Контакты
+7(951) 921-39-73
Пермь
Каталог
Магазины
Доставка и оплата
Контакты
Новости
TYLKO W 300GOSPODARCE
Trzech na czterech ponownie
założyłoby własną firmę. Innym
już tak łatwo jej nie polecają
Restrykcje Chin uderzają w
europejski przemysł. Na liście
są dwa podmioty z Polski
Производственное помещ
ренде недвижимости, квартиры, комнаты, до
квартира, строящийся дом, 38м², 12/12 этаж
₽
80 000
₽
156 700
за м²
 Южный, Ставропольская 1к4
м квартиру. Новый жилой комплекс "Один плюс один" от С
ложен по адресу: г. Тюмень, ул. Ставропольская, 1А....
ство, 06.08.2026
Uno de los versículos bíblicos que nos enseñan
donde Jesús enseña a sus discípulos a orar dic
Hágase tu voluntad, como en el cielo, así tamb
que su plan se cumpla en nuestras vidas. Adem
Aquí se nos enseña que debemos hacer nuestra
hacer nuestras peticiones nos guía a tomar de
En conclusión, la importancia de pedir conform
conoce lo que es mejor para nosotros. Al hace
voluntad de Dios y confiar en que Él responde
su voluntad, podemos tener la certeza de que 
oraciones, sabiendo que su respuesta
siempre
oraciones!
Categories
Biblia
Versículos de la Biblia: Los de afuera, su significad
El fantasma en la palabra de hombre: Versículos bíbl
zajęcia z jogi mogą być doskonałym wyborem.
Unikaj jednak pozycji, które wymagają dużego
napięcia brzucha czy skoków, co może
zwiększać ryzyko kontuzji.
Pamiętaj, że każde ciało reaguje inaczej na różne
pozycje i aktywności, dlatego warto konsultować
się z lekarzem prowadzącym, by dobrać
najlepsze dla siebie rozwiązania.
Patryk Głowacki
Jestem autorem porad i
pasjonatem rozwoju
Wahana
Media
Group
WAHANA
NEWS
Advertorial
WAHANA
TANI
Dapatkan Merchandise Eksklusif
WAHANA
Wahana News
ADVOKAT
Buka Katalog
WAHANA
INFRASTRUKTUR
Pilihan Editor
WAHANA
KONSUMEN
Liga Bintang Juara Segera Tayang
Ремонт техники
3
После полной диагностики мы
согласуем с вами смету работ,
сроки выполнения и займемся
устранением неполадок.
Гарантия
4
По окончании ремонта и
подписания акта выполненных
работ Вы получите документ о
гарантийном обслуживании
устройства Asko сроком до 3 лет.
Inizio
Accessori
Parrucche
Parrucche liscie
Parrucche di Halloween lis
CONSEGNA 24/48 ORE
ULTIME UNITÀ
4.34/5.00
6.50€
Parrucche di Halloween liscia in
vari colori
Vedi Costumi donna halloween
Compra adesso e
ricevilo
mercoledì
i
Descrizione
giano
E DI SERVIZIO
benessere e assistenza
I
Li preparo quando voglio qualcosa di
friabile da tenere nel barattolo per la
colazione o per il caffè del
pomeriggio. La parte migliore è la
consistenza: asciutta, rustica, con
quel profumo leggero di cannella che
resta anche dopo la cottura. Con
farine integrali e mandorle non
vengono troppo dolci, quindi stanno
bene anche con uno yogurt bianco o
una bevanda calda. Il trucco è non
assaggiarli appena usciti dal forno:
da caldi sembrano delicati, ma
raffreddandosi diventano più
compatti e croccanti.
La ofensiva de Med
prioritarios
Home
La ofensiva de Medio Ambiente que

──────────

■ What is being asked:
Set out every line above as a JSON array of strings, with one string for each line and any blank lines left out.

■ Result of the task:
[
  "Контакты",
  "+7(951) 921-39-73",
  "Пермь",
  "Каталог",
  "Магазины",
  "Доставка и оплата",
  "Контакты",
  "Новости",
  "TYLKO W 300GOSPODARCE",
  "Trzech na czterech ponownie",
  "założyłoby własną firmę. Innym",
  "już tak łatwo jej nie polecają",
  "Restrykcje Chin uderzają w",
  "europejski przemysł. Na liście",
  "są dwa podmioty z Polski",
  "Производственное помещ",
  "ренде недвижимости, квартиры, комнаты, до",
  "квартира, строящийся дом, 38м², 12/12 этаж",
  "₽",
  "80 000",
  "₽",
  "156 700",
  "за м²",
  " Южный, Ставропольская 1к4",
  "м квартиру. Новый жилой комплекс \"Один плюс один\" от С",
  "ложен по адресу: г. Тюмень, ул. Ставропольская, 1А....",
  "ство, 06.08.2026",
  "Uno de los versículos bíblicos que nos enseñan",
  "donde Jesús enseña a sus discípulos a orar dic",
  "Hágase tu voluntad, como en el cielo, así tamb",
  "que su plan se cumpla en nuestras vidas. Adem",
  "Aquí se nos enseña que debemos hacer nuestra",
  "hacer nuestras peticiones nos guía a tomar de",
  "En conclusión, la importancia de pedir conform",
  "conoce lo que es mejor para nosotros. Al hace",
  "voluntad de Dios y confiar en que Él responde",
  "su voluntad, podemos tener la certeza de que ",
  "oraciones, sabiendo que su respuesta",
  "siempre",
  "oraciones!",
  "Categories",
  "Biblia",
  "Versículos de la Biblia: Los de afuera, su significad",
  "El fantasma en la palabra de hombre: Versículos bíbl",
  "zajęcia z jogi mogą być doskonałym wyborem.",
  "Unikaj jednak pozycji, które wymagają dużego",
  "napięcia brzucha czy skoków, co może",
  "zwiększać ryzyko kontuzji.",
  "Pamiętaj, że każde ciało reaguje inaczej na różne",
  "pozycje i aktywności, dlatego warto konsultować",
  "się z lekarzem prowadzącym, by dobrać",
  "najlepsze dla siebie rozwiązania.",
  "Patryk Głowacki",
  "Jestem autorem porad i",
  "pasjonatem rozwoju",
  "Wahana",
  "Media",
  "Group",
  "WAHANA",
  "NEWS",
  "Advertorial",
  "WAHANA",
  "TANI",
  "Dapatkan Merchandise Eksklusif",
  "WAHANA",
  "Wahana News",
  "ADVOKAT",
  "Buka Katalog",
  "WAHANA",
  "INFRASTRUKTUR",
  "Pilihan Editor",
  "WAHANA",
  "KONSUMEN",
  "Liga Bintang Juara Segera Tayang",
  "Ремонт техники",
  "3",
  "После полной диагностики мы",
  "согласуем с вами смету работ,",
  "сроки выполнения и займемся",
  "устранением неполадок.",
  "Гарантия",
  "4",
  "По окончании ремонта и",
  "подписания акта выполненных",
  "работ Вы получите документ о",
  "гарантийном обслуживании",
  "устройства Asko сроком до 3 лет.",
  "Inizio",
  "Accessori",
  "Parrucche",
  "Parrucche liscie",
  "Parrucche di Halloween lis",
  "CONSEGNA 24/48 ORE",
  "ULTIME UNITÀ",
  "4.34/5.00",
  "6.50€",
  "Parrucche di Halloween liscia in",
  "vari colori",
  "Vedi Costumi donna halloween",
  "Compra adesso e",
  "ricevilo",
  "mercoledì",
  "i",
  "Descrizione",
  "giano",
  "E DI SERVIZIO",
  "benessere e assistenza",
  "I",
  "Li preparo quando voglio qualcosa di",
  "friabile da tenere nel barattolo per la",
  "colazione o per il caffè del",
  "pomeriggio. La parte migliore è la",
  "consistenza: asciutta, rustica, con",
  "quel profumo leggero di cannella che",
  "resta anche dopo la cottura. Con",
  "farine integrali e mandorle non",
  "vengono troppo dolci, quindi stanno",
  "bene anche con uno yogurt bianco o",
  "una bevanda calda. Il trucco è non",
  "assaggiarli appena usciti dal forno:",
  "da caldi sembrano delicati, ma",
  "raffreddandosi diventano più",
  "compatti e croccanti.",
  "La ofensiva de Med",
  "prioritarios",
  "Home",
  "La ofensiva de Medio Ambiente que"
]